Decanting is Not Just for Wine: “Revoking” an Irrevocable Trust

My how things have changed, or at least, how my understanding of things have changed. I graduated from law school in 1980 thinking that irrevocable meant just that. Once a trust became irrevocable–generally upon the death of the settlor–its terms turned to stone, fixed and barely movable. The only way to turn that stone back into something more malleable was a cumbersome process in which the trustee needed to secure the agreement of all the beneficiaries and then the court, before implementing any change to the trust. Again, that was my understanding at the time. I’m guessing it might be yours as well.

If trust law was ever that way in the past, it is certainly not that way today. The Uniform Trust Code (UTC) and various state “decanting” statutes have insured that. The UTC, implemented by a number of states, including both Wyoming and Utah, allows for judicial modification of trusts in a variety of circumstances, including “modification to achieve settlor’s tax objectives” and “modification or termination because of unanticipated circumstances.” But for our purposes here, I’m more interested in decanting, a process for modifying a trust somewhat analogous to decanting wine.


With wine, decanting involves pouring wine from one container to another in order to separate the wine from any sediment in the bottle, sediment that can ruin the taste. The process also infuses the wine with oxygen as the liquid passes from one container to another. Apparently–I don’t drink–pouring old wine into new bottles can improve the drinking experience.

With trusts, decanting involves “pouring” the old, irrevocable trust into a newer, more flexible trust, a trust better fitted to the needs of the parties to the trust at the time of the decanting. Maybe the decanting will result in the trustee having more flexible powers to better administer the trust. Maybe it will lead to better state and federal tax benefits. Maybe asset protection is the goal. For these reasons and more, trustees (often encouraged by beneficiaries) are looking to decanting as a way to deal with circumstances and issues unforeseen by the settlor of the original trust.

Decanting is not a new idea. Some argue that it has been allowed under the common law for a long time–at least since 1940–on the theory that if a trustee has discretionary authority to make distributions to a beneficiary from a trust, that trustee also has authority to make distributions in “further trust,” that is, into a new trust. But common law can be finicky and is subject to the whims of the local judiciary, so it’s with some relief that at least 22 states have enacted decanting statutes, codifying what was once only in the casebooks.

Wyoming’s decanting statute (Utah doesn’t have one), enacted in 2013, is short but illustrative:

§ 4-10-816. Specific powers of trustee 

(a) Without limiting the authority conferred by W.S. 4-10-815, [a statute that essentially frees the trustee from court supervision] a trustee may:

. . .

(xxviii) On distribution of trust income or principal pursuant to authority in the trust instrument to make discretionary distributions to a trust beneficiary, whether or not the discretionary distributions are pursuant to an ascertainable standard, make distributions of all or any portion of trust income or principal in further trust. (emphasis supplied)

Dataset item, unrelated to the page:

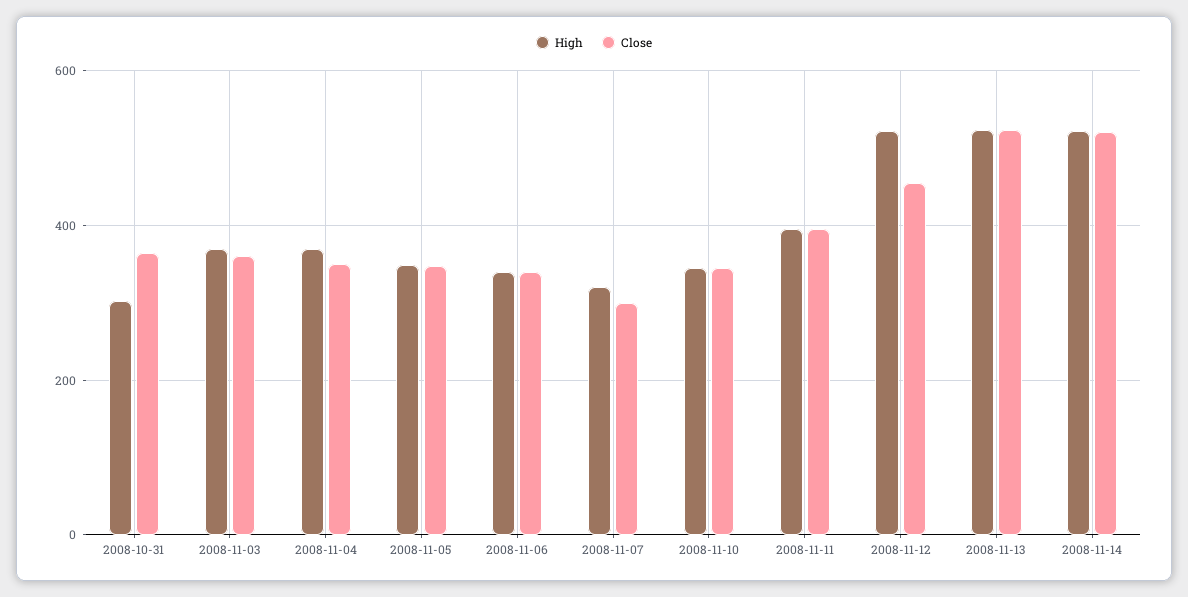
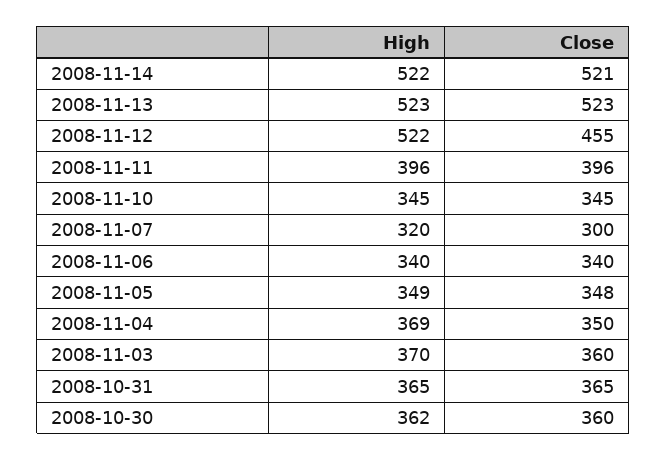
High, 2008-10-31: 300 -> 365
High, 2008-10-30: none -> 362
Close, 2008-10-30: none -> 360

Notice that there’s no mention of court supervision. No, this is a specific power granted trustees by statute, so the trustee can act on his or her own. That’s not to say that the court should never be involved. In fact, if the new trust contains provisions that might raise the hackles of one or more beneficiaries, the trustee would be wise to seek the court’s  blessing.

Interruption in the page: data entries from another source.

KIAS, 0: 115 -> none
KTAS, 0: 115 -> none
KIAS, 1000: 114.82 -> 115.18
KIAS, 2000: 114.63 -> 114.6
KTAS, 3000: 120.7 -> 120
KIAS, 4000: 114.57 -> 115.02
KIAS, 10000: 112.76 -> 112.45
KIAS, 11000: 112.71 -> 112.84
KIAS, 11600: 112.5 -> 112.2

Now there are limitations to decanting, and it’s not something to do willy nilly. That said, if you’re a trustee or beneficiary of an irrevocable trust and if the old trust creaks and sways under the weight of today’s needs and demands, maybe it’s worth looking at decanting as a way to resolve those issues.


  1. I’m trying to determine if a Utah irrevocable trust my mother and stepfather have allows capital gains tax, a step-up in basis or the $250,000 personal residence exemption (we have not been able to find any such wording in the trust). If not, I’m wondering if we can just do an Instrument of Decanting, without having to go to court, or get the trustee and beneficiaries to agree, or having to do another trust? Or if the trustee can sell the house back to the owner for less than fair market value? Otherwise, it seems like the tax will be 40% and will far outweigh the reason for setting up the trust in the first place.

  2. Can a beneficiary decant a trust when the trustee is not cooperative? I have been struggling for 4 years with my father’s siblings. They don’t want to give me a thing.